** begin Information shown **

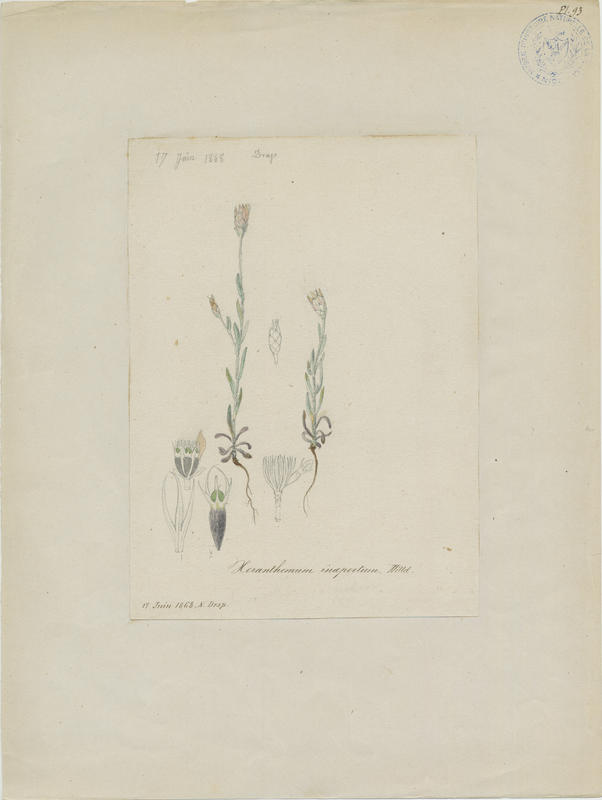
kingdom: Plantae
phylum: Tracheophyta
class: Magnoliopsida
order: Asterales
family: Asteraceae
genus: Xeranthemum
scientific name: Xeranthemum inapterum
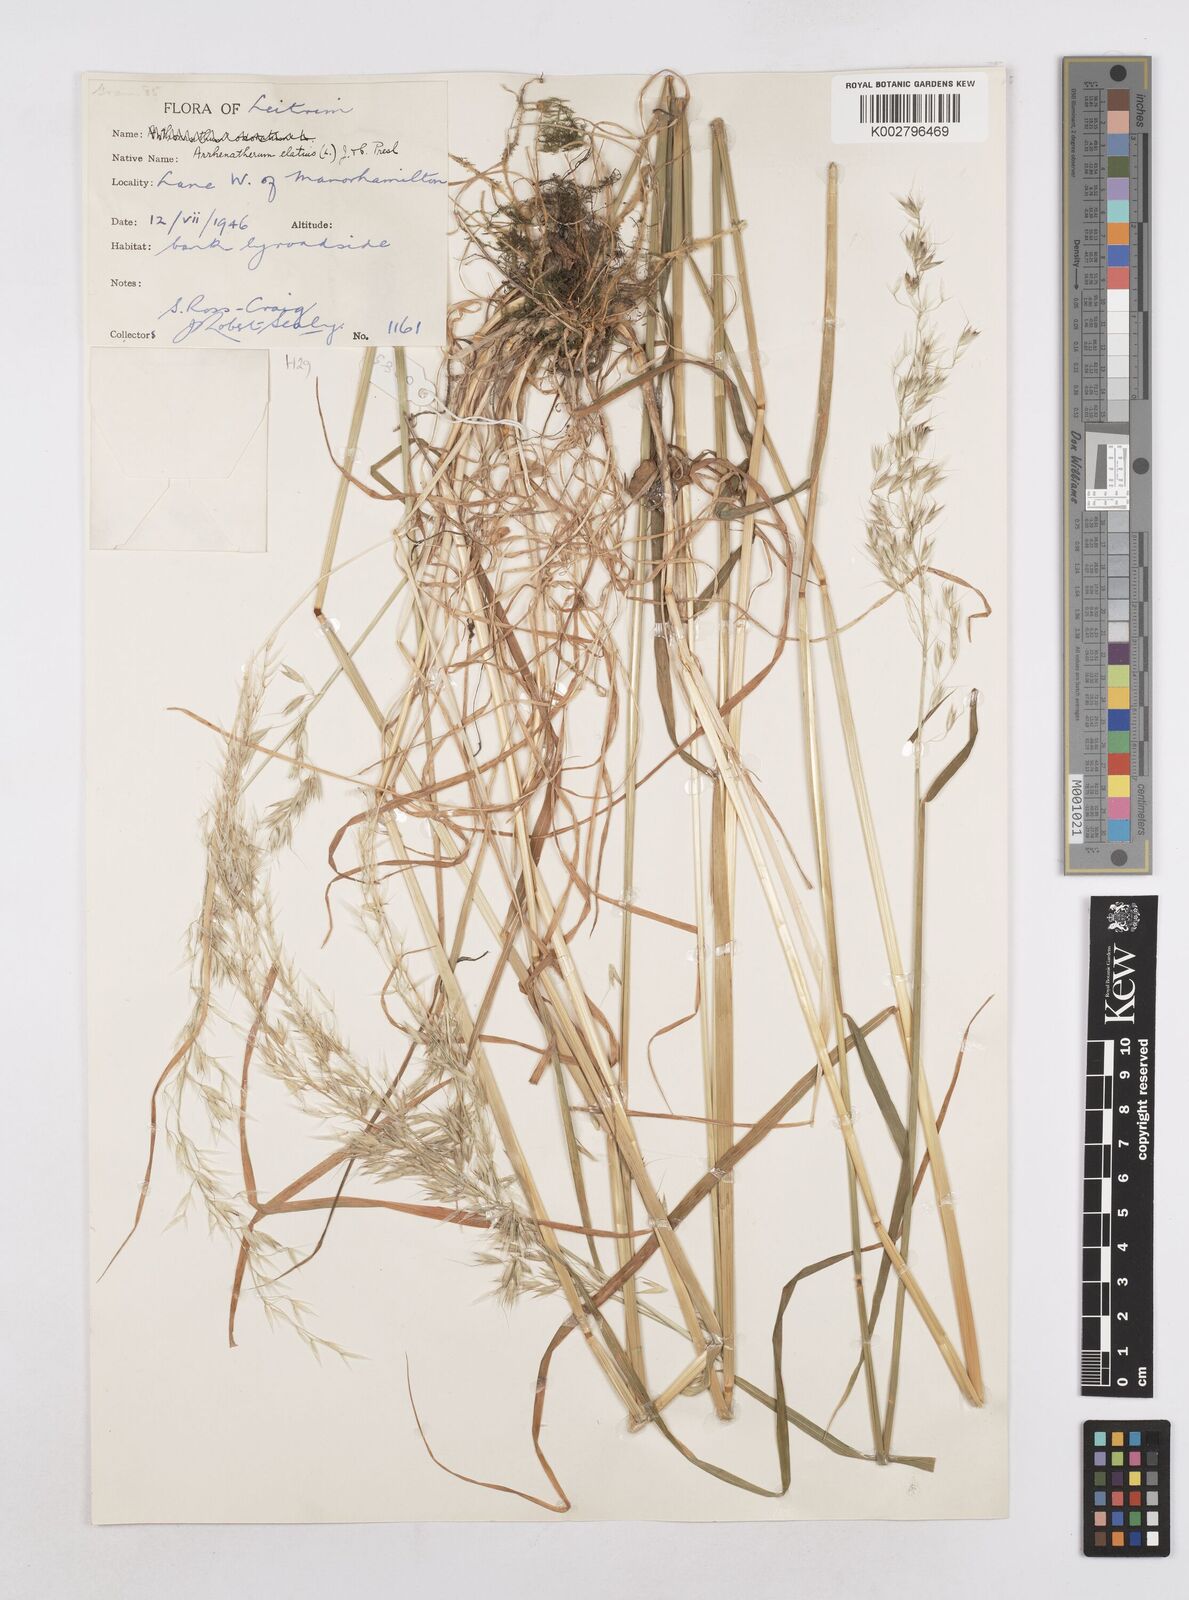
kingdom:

** end Information shown **

• Your objective: Format the lines of every item above as one numbered list, skipping any blank lines and leaving out the pictures.

• Exercise output:
1. kingdom: Plantae
2. phylum: Tracheophyta
3. class: Magnoliopsida
4. order: Asterales
5. family: Asteraceae
6. genus: Xeranthemum
7. scientific name: Xeranthemum inapterum
8. kingdom:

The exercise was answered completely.